Fri, September 6, 12:00 to 1:30pm, Marriott Philadelphia Downtown, Franklin 4

Abstract

We propose a theory of interests, incentives, and capacity to predict when cabinet ministers could be expected to expand representation of historically marginalized groups. This theory merges work from feminist institutionalism and formal models of cabinet drift to generate new implications about when, why, and for whom cabinet members represent the interests of politically marginalized groups. This theory recognizes the diversity of representational interests within women and men, incentives or constraints imposed by the desire to build a political career, and differing capacity that can shape which groups a minister acts to represent. We test this theory with analysis of executive decrees issued in the cabinets of two presidents in Costa Rica that come from different parties, one woman and one man: Laura Chinchilla (PLN, 2010-14) and Luis Guillermo Solís (PAC, 2014-18).

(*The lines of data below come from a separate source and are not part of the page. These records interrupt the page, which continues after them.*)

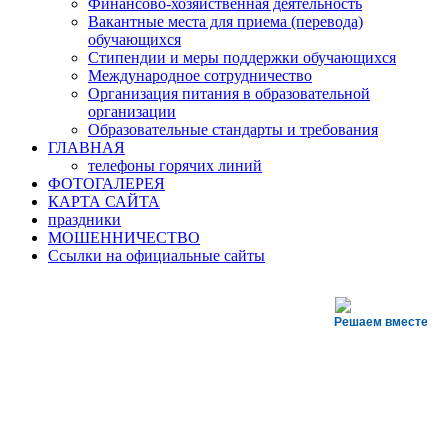
Финансово-хозяйственная деятельность
Вакантные места для приема (перевода)
обучающихся
Стипендии и меры поддержки обучающихся
Международное сотрудничество
Организация питания в образовательной
организации
Образовательные стандарты и требования
ГЛАВНАЯ
телефоны горячих линий
ФОТОГАЛЕРЕЯ
КАРТА САЙТА
праздники
МОШЕННИЧЕСТВО
Ссылки на официальные сайты
Решаем вместе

Costa Rica offers an ideal pilot case due to the country’s extensive history of incorporating women into cabinets. A challenge to studying representation by cabinet ministers is that policy deliberations occur “behind closed doors”. To circumvent this problem, we focus on executive decrees, one of the observable actions of cabinet ministers that, due to their bureaucratic nature, are less publicly visible than new legislative initiatives. We compile the relevant text using supervised machine learning algorithms, and this text-as-data allows us to compare initiatives drafted under female and male ministers during these two presidential administrations. Our paper analyzes more than 600 executive decrees from the ministries of Agriculture, Education, and Justice. These portfolios afford variation in the minister’s sex across or within administrations and allow us to study representation in a stereotyped masculine, feminine, and neutral policy area ministry. Preliminary findings indicate that the study of executive decrees is fruitful, as it has uncovered chapters within bureaucratic decrees that focus on women’s rights (e.g., protection against sexual harassment) and that specify the needs of women, young people, indigenous people, poor people, and people with disabilities in the agency’s programs.